L’impianto è ad acqua fluente e non dispone di capacità di regolazione degli afflussi, questo significa che la portata sfruttata coincide con quella disponibile nel corso d’acqua. Quando si scende sotto il livello minimo, cessa la produzione di energia elettrica.

Lo sbarramento è in parte mobile con paratoie a settore e in parte a briglia fissa. Le traverse sono di modesta altezza e contengono il sopraelevamento del livello dell’acqua a monte entro i limiti dell’alveo del fiume.

L’opera di presa è situata nella riva destra del Tevere, grazie a un breve canale di adduzione al termine del quale vi sono le 2 camere libere per l’alloggiamento di altrettante turbine accoppiate ai rispettivi generatori asincroni per complessivi 15 mc/sec. la restituzione dell’acqua avviene pochi metri più a valle delle scarico delle turbine.

L’impianto è dimensionato per lo sfruttamento della portata massima di 15 mc/sec. e 5.5 mt. di salto massimo; da tali dati  ne deriva una producibilità media annua di 2.820.000 KWh (chilowattora).

DATI TECNICI NOMINALI DELLA CENTRALE

Portata massima derivata 15 mc/sec.
Salto massimo 5.5 mt.
Portata media 7.7 mc/sec.
Salto medio 5.2 mt.
Potenza nominale 392 kW.
Potenza massima effettiva 635 kW.
Energia media prodotta in 8760 ore di esercizio annuo (rendimento 0.82)

La conclusione dei lavori di realizzazione della centrale idroelettrica sul fiume Tevere in loc.

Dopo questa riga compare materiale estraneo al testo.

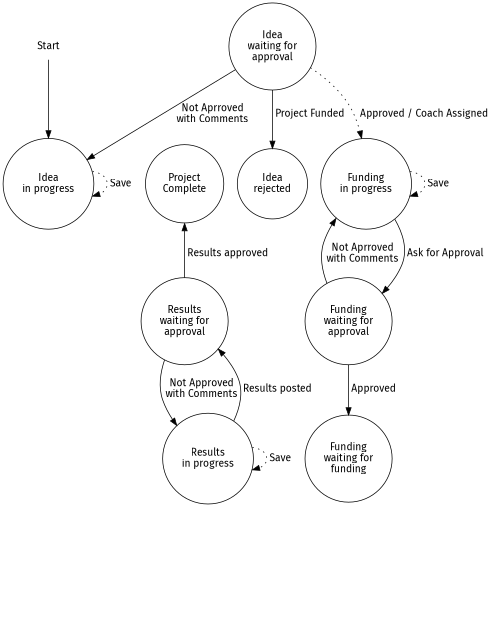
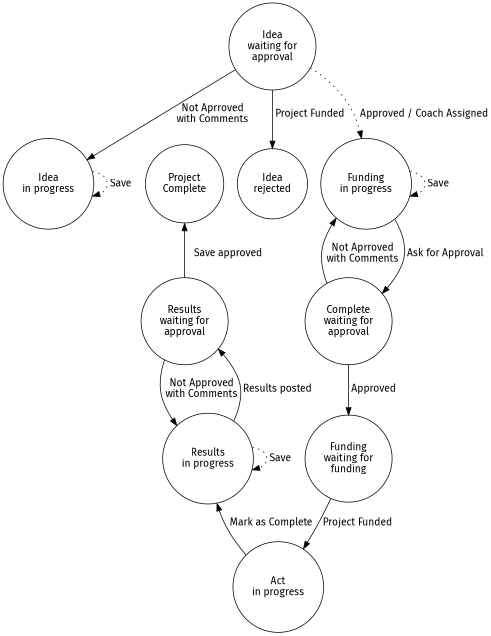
  digraph {
    fontname="Fira Sans"
    node [fontname="Fira Sans" shape=circle]
    edge [fontname="Fira Sans"]
    n1 [label="Funding\nin progress"]
    n2 [label="Project\nComplete"]
-   n3 [label="Funding\nwaiting for\napproval"]
+   n3 [label="Complete\nwaiting for\napproval"]
    n4 [label="Results\nwaiting for\napproval"]
    n5 [label="Funding\nwaiting for\nfunding"]
    n6 [label="Results\nin progress"]
-   Start [shape=plaintext]
+   n7 [label="Act\nin progress"]
    n9 [label="Idea\nin progress"]
    n10 [label="Idea\nwaiting for\napproval"]
    n11 [label="Idea\nrejected"]
    subgraph sub_1 {
      rank=same
      n1
      n2
    }
    subgraph sub_2 {
      rank=same
      n3
      n4
    }
    subgraph sub_3 {
      rank=same
      n5
      n6
    }
    n1 -> n1 [label=" Save" style=dotted]
    n1 -> n3 [label=" Ask for Approval"]
    n3 -> n1 [label=" Not Aprroved\n with Comments"]
    n3 -> n5 [label=" Approved"]
-   n4 -> n2 [label=" Results approved"]
+   n4 -> n2 [label=" Save approved"]
    n4 -> n6 [label=" Not Approved\n with Comments"]
+   n5 -> n7 [label=" Project Funded"]
    n6 -> n4 [label=" Results posted"]
    n6 -> n6 [label=" Save" style=dotted]
-   Start -> n9
+   n7 -> n6 [label=" Mark as Complete"]
    n9 -> n9 [label=" Save" style=dotted]
    n10 -> n1 [label=" Approved / Coach Assigned" style=dotted]
    n10 -> n9 [label=" Not Aprroved\n with Comments"]
    n10 -> n11 [label=" Project Funded"]
  }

Mola Casanova   è avvenuta il 16/09/2004 ma solo nel settembre 2005 è stato possibile metterla in esercizio a seguito dell’allaccio alla rete ENEL di M.T. (media tensione) e al suggellamento delle attrezzature di misura da parte dell’Agenzia delle Dogane.

Costo del progetto: Euro 3.594.540,01

Gli introiti derivano dalla vendita di  energia elettrica  e dalla negoziazione dei certificati verdi di cui beneficia questo intervento per dodici anni dalla sua entrata in funzione.

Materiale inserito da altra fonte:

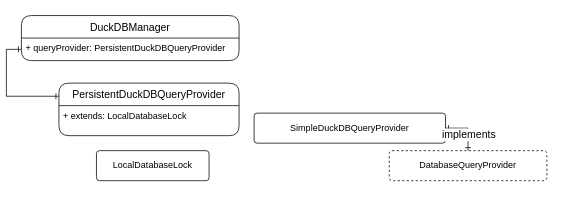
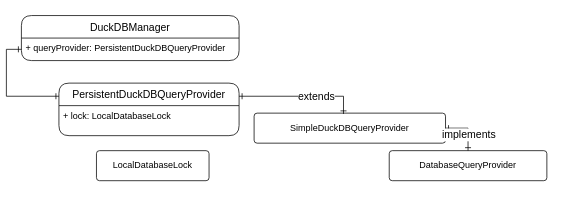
  <mxCell id="0" />
  <mxCell id="1" parent="0" />
  <mxCell id="2" value="DuckDBManager" style="swimlane;childLayout=stackLayout;horizontal=1;startSize=30;horizontalStack=0;rounded=1;fontSize=14;fontStyle=0;strokeWidth=1;resizeParent=0;resizeLast=1;shadow=0;dashed=0;align=center;" vertex="1" parent="1"><mxGeometry x="20" y="20" width="290" height="60" as="geometry" /></mxCell>
  <mxCell id="3" value="+ queryProvider: PersistentDuckDBQueryProvider" style="align=left;strokeColor=none;fillColor=none;spacingLeft=4;fontSize=12;verticalAlign=top;resizable=0;rotatable=0;part=1;" vertex="1" parent="2"><mxGeometry y="30" width="290" height="30" as="geometry" /></mxCell>
  <mxCell id="4" value="PersistentDuckDBQueryProvider" style="swimlane;childLayout=stackLayout;horizontal=1;startSize=30;horizontalStack=0;rounded=1;fontSize=14;fontStyle=0;strokeWidth=1;resizeParent=0;resizeLast=1;shadow=0;dashed=0;align=center;" vertex="1" parent="1"><mxGeometry x="70" y="110" width="240" height="70" as="geometry" /></mxCell>
- <mxCell id="5" value="+ extends: LocalDatabaseLock" style="align=left;strokeColor=none;fillColor=none;spacingLeft=4;fontSize=12;verticalAlign=top;resizable=0;rotatable=0;part=1;" vertex="1" parent="4"><mxGeometry y="30" width="240" height="40" as="geometry" /></mxCell>
+ <mxCell id="5" value="+ lock: LocalDatabaseLock" style="align=left;strokeColor=none;fillColor=none;spacingLeft=4;fontSize=12;verticalAlign=top;resizable=0;rotatable=0;part=1;" vertex="1" parent="4"><mxGeometry y="30" width="240" height="40" as="geometry" /></mxCell>
  <mxCell id="6" value="SimpleDuckDBQueryProvider" style="rounded=1;arcSize=10;whiteSpace=wrap;html=1;align=center;" vertex="1" parent="1"><mxGeometry x="330" y="150" width="255" height="40" as="geometry" /></mxCell>
  <mxCell id="7" value="LocalDatabaseLock" style="rounded=1;arcSize=10;whiteSpace=wrap;html=1;align=center;" vertex="1" parent="1"><mxGeometry x="120" y="200" width="150" height="40" as="geometry" /></mxCell>
  <mxCell id="8" style="edgeStyle=orthogonalEdgeStyle;rounded=0;orthogonalLoop=1;jettySize=auto;html=1;exitX=0;exitY=0.5;exitDx=0;exitDy=0;entryX=0;entryY=0.25;entryDx=0;entryDy=0;strokeColor=default;endArrow=ERone;endFill=0;startArrow=ERone;startFill=0;" edge="1" parent="1" source="3" target="4"><mxGeometry relative="1" as="geometry" /></mxCell>
- <mxCell id="11" value="DatabaseQueryProvider" style="rounded=1;arcSize=10;whiteSpace=wrap;html=1;align=center;dashed=1;" vertex="1" parent="1"><mxGeometry x="510" y="200" width="210" height="40" as="geometry" /></mxCell>
+ <mxCell id="9" style="edgeStyle=orthogonalEdgeStyle;rounded=0;orthogonalLoop=1;jettySize=auto;html=1;exitX=1;exitY=0.25;exitDx=0;exitDy=0;entryX=0.467;entryY=0.025;entryDx=0;entryDy=0;strokeColor=default;endArrow=ERone;endFill=0;startArrow=ERone;startFill=0;entryPerimeter=0;" edge="1" parent="1" source="4" target="6"><mxGeometry relative="1" as="geometry"><mxPoint x="400" y="30" as="sourcePoint" /><mxPoint x="480" y="92.5" as="targetPoint" /></mxGeometry></mxCell>
+ <mxCell id="10" value="extends" style="edgeLabel;html=1;align=center;verticalAlign=middle;resizable=0;points=[];fontSize=14;" vertex="1" connectable="0" parent="9"><mxGeometry x="0.259" relative="1" as="geometry"><mxPoint as="offset" /></mxGeometry></mxCell>
+ <mxCell id="11" value="DatabaseQueryProvider" style="rounded=1;arcSize=10;whiteSpace=wrap;html=1;align=center;" vertex="1" parent="1"><mxGeometry x="510" y="200" width="210" height="40" as="geometry" /></mxCell>
  <mxCell id="12" style="edgeStyle=orthogonalEdgeStyle;rounded=0;orthogonalLoop=1;jettySize=auto;html=1;exitX=1;exitY=0.5;exitDx=0;exitDy=0;entryX=0.5;entryY=0;entryDx=0;entryDy=0;strokeColor=default;endArrow=ERone;endFill=0;startArrow=ERone;startFill=0;" edge="1" parent="1" source="6" target="11"><mxGeometry relative="1" as="geometry"><mxPoint x="590" y="166.5" as="sourcePoint" /><mxPoint x="718.07" y="190" as="targetPoint" /></mxGeometry></mxCell>
  <mxCell id="13" value="implements" style="edgeLabel;html=1;align=center;verticalAlign=middle;resizable=0;points=[];fontSize=14;" vertex="1" connectable="0" parent="12"><mxGeometry x="0.259" relative="1" as="geometry"><mxPoint as="offset" /></mxGeometry></mxCell>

La concessione di derivazione dell’acqua, rilasciata dalla Regione Umbria con Decreto del Presidente della Giunta Regionale n. 114 del 10 marzo 1998 a seguito di disciplinare n. di repertorio 5038 del 06/117997 , ha le seguenti caratteristiche: valori medi di: portata: 7.7 m3/s, salto: 5.20 m, potenza 392 KW.

I macchinari, alloggiati entro il fabbricato di muratura, sono costituiti da:

– n.1 turbina KAPLAN ad asse verticale marca ZECO, portata max 5,0 m3/sec, velocità di rotazione 320 rpm, potenza resa all’asse 235 KW,

– n.1 turbina KAPLAN ad asse verticale marca ZECO, portata max 10,0 m3/sec, velocità di rotazione 225 rpm, potenza resa all’asse 436 KW,

– n.1 generatore asincrono marca MARELLI, matr. N025509, 400 V, 425 A, potenza nominale 250 KW

– n.1 generatore asincrono marca MARELLI, matr. N025510, 400 V, 760 A, potenza nominale 450 KW

– n.1 trasformatore di potenza, matr. 3881-1, potenza 1000 KVA, tens. prim. 20 KV, tens. sec. 0,4 KV

L’energia prodotta viene misurata da  n. 2 contatori produzione di classe 2, uno per ciascuna turbina ed un contatore per i servizi ausiliari.

La centrale di trasformazione e controllo è il luogo in cui viene controllata la produzione di energia elettrica. La corrente prodotta dalle turbine in bassa tensione (220V) viene misurata attraverso due contatori per poi essere trasformata in media tensione (15.000V) ed immessa nella rete elettrica nazionale.